Yeah, he fit right in with the locale.
I dropped to a crouch right beside him, waving his flashlight beam right at his face. “I’m sorry, what’s wrong with me? Really? No, no. What is wrong with you, not me,” I said. “Not me. I was out looking for the prick who kept scratching at my bedroom door, that same prick who scared the holy fuck out of me a few minutes ago…and the same prick who caused me to fall onto a cactus and lose my cell.”

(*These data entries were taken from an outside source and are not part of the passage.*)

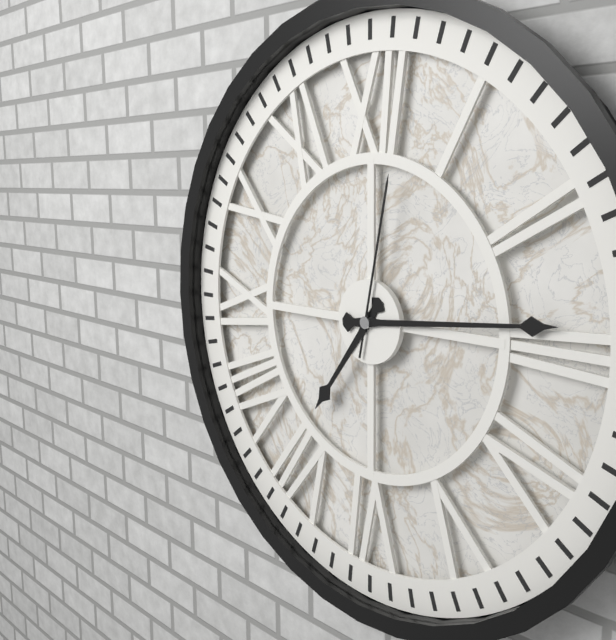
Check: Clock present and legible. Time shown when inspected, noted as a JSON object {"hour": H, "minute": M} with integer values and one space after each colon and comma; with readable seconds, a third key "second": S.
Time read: {"hour": 7, "minute": 14, "second": 2}
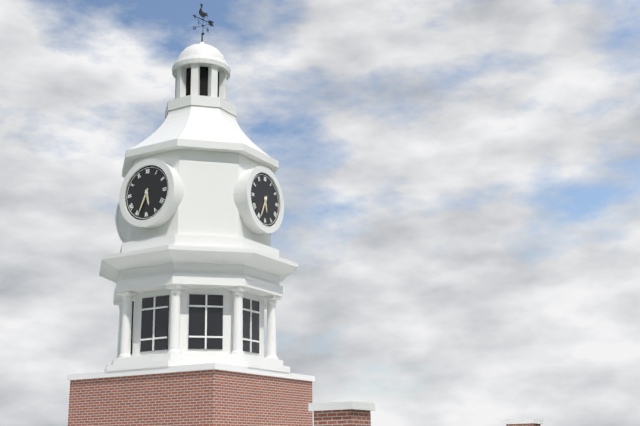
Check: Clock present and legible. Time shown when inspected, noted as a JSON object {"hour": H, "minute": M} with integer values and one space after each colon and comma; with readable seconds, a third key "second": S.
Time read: {"hour": 5, "minute": 34}
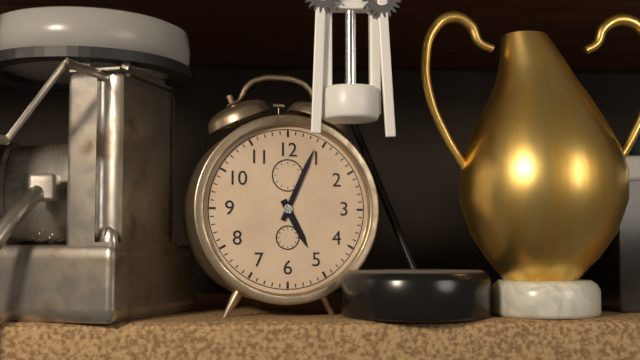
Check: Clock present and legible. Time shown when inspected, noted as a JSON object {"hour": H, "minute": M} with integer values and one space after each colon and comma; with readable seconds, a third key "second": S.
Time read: {"hour": 5, "minute": 4}
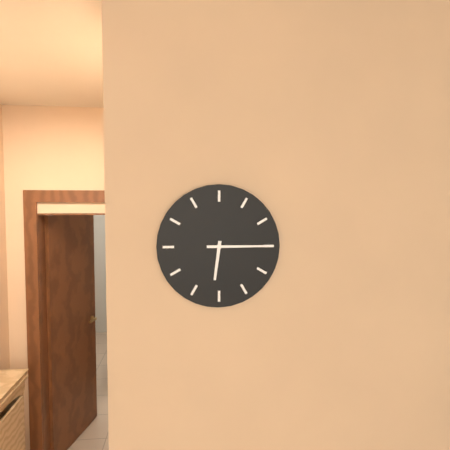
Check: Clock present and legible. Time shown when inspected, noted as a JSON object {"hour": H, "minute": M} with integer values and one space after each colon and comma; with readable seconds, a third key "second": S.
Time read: {"hour": 6, "minute": 15}
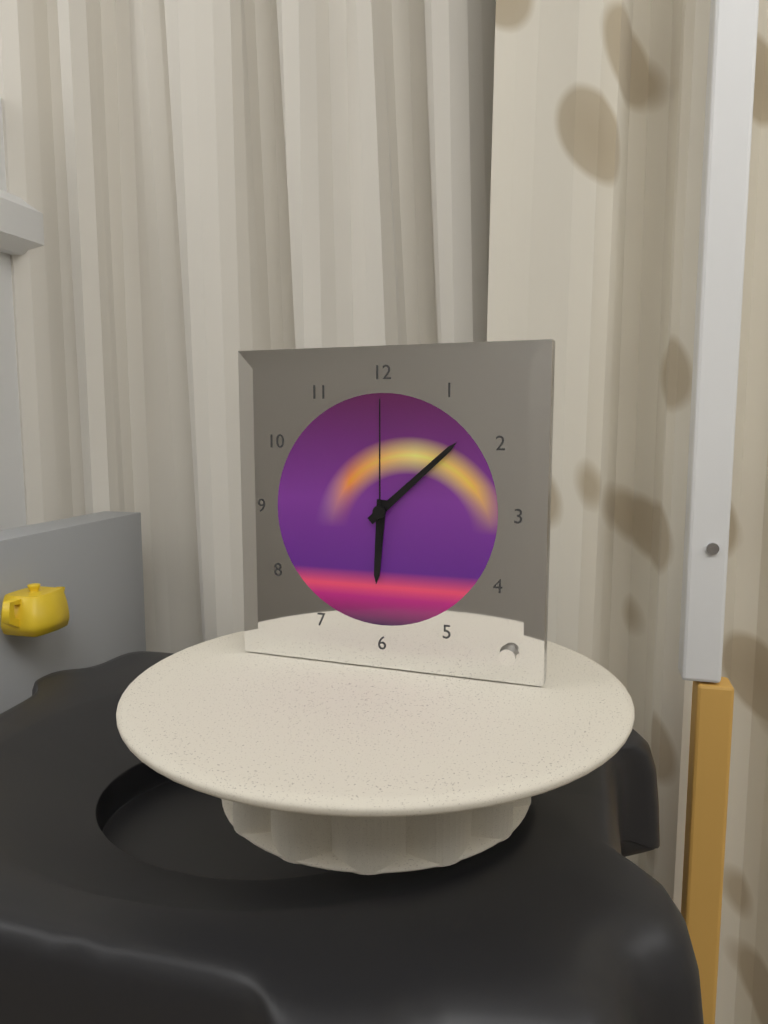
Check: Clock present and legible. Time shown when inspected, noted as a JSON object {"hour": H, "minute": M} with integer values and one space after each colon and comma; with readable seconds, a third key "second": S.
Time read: {"hour": 6, "minute": 8, "second": 0}
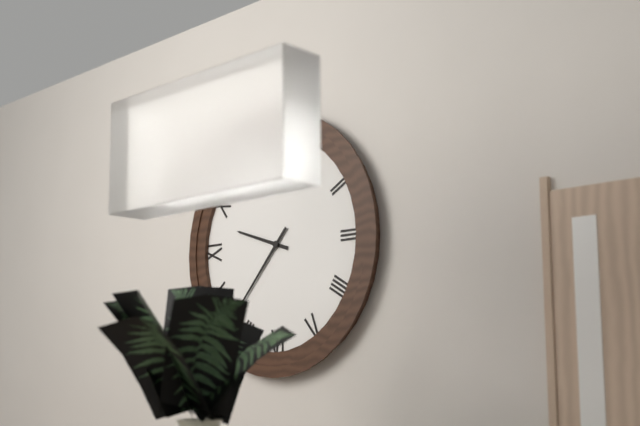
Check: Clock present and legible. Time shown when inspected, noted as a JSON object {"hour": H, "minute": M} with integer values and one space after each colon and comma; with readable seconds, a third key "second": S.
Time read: {"hour": 9, "minute": 37}
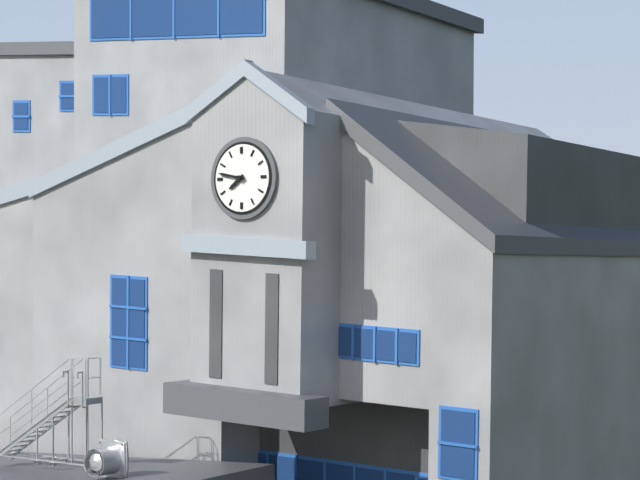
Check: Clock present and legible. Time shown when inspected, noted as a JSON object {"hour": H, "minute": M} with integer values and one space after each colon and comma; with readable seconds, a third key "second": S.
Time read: {"hour": 7, "minute": 47}
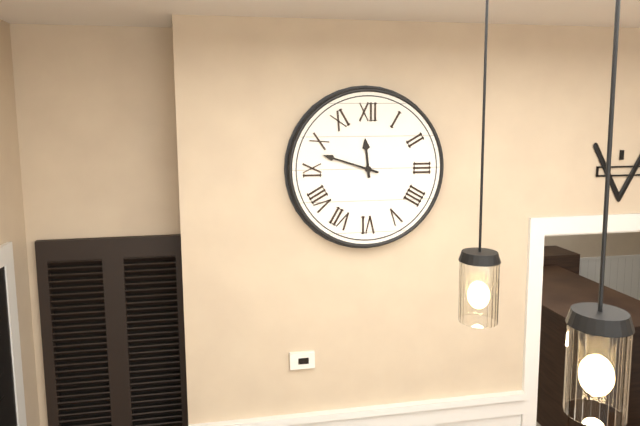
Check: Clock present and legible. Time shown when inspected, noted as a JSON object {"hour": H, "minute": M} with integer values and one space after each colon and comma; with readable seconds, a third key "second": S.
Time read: {"hour": 11, "minute": 48}
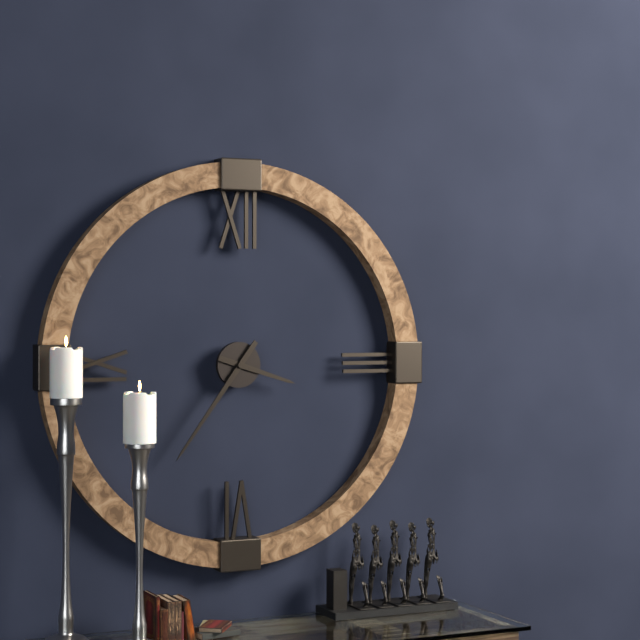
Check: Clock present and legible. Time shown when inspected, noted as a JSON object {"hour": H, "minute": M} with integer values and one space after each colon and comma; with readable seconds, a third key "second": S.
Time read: {"hour": 3, "minute": 36}
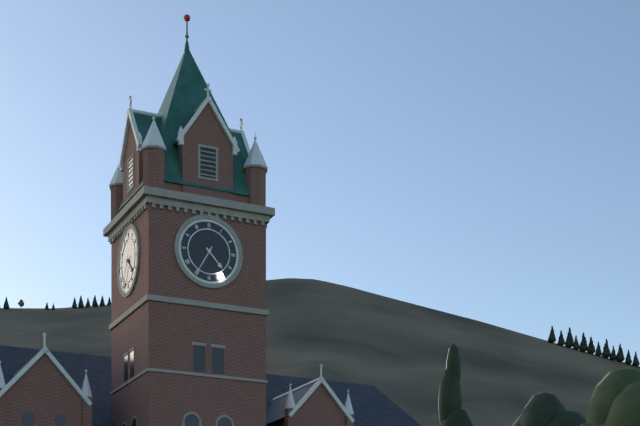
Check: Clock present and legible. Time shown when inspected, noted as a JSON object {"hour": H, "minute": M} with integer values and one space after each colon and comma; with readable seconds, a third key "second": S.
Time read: {"hour": 4, "minute": 35}
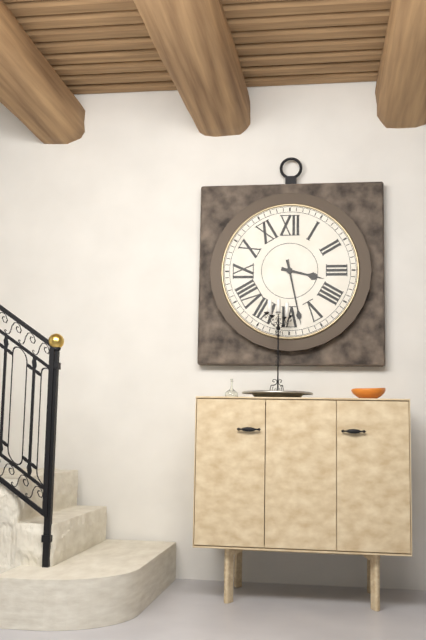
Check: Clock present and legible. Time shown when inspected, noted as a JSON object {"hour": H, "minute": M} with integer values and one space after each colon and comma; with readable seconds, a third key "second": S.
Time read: {"hour": 3, "minute": 28}
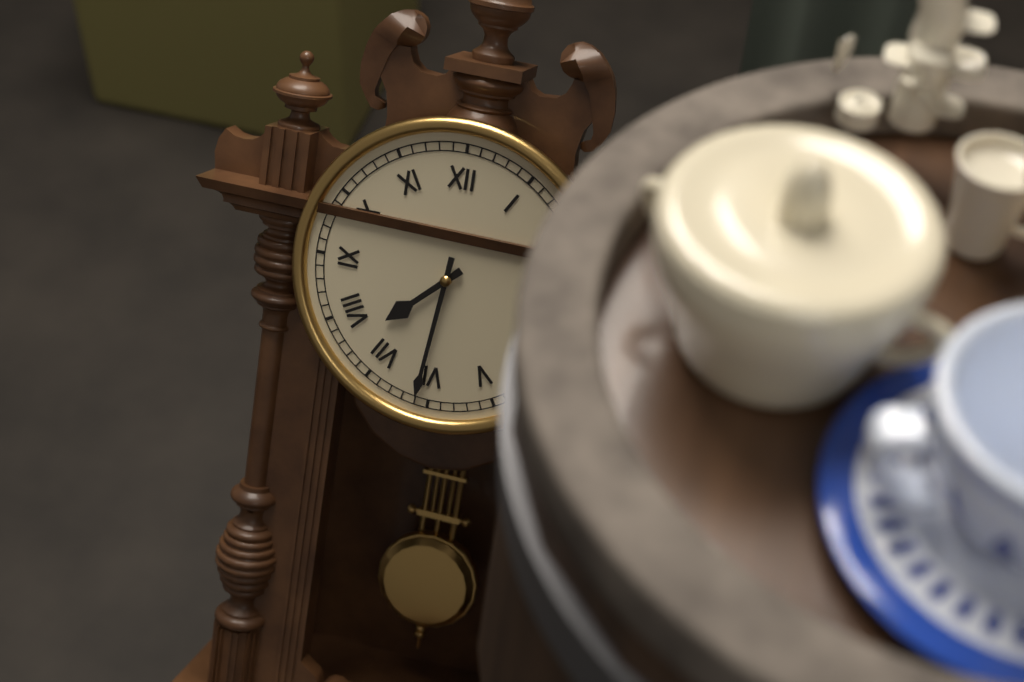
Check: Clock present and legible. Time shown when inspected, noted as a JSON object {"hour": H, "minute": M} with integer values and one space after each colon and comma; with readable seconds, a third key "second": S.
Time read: {"hour": 7, "minute": 31}
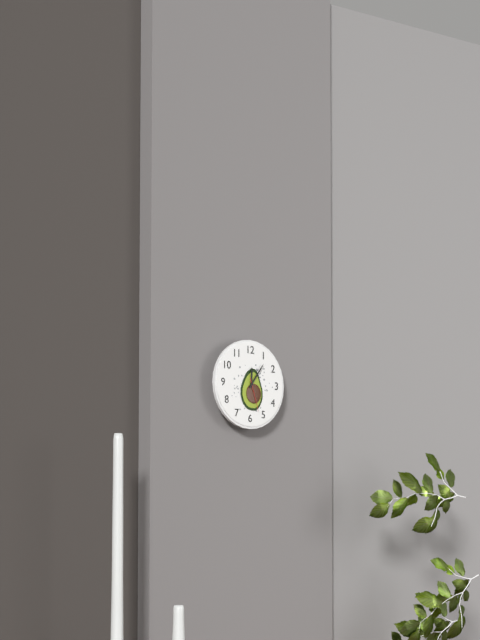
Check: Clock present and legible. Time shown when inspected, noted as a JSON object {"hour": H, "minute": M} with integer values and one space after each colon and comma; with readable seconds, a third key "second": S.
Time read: {"hour": 12, "minute": 6}
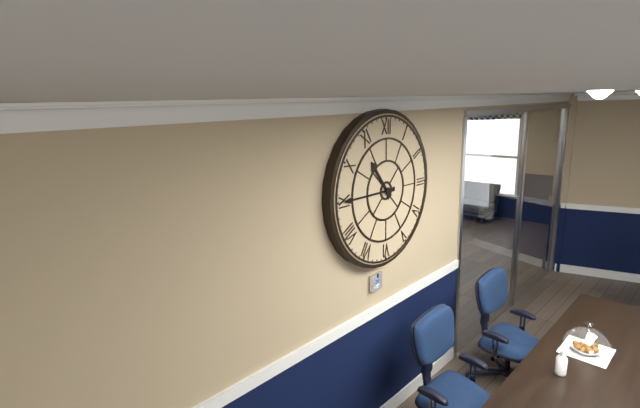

He sniffed, wiping his wet, red-rimmed eyes with the back of his hand. “Look, I’m sorry if I scared you, but I swear I wasn’t trying to do that to you. That isn’t me. I mean, hell, look where it got me. Eyes on fire. Ass broken in half.” He scrambled up to his feet, rubbing at his sore backside. “I have chronic insomnia, so I just walk around until I get tired and my thoughts go quiet. Runs in my family. Well, my father’s side. Mom and her kin could sleep if there was a Cat. 5 hurricane happening outside.”
“So you really weren’t the guy who crept up on me and said, ‘You lost, little lady’? Because that was something I don’t want to relive ever again.”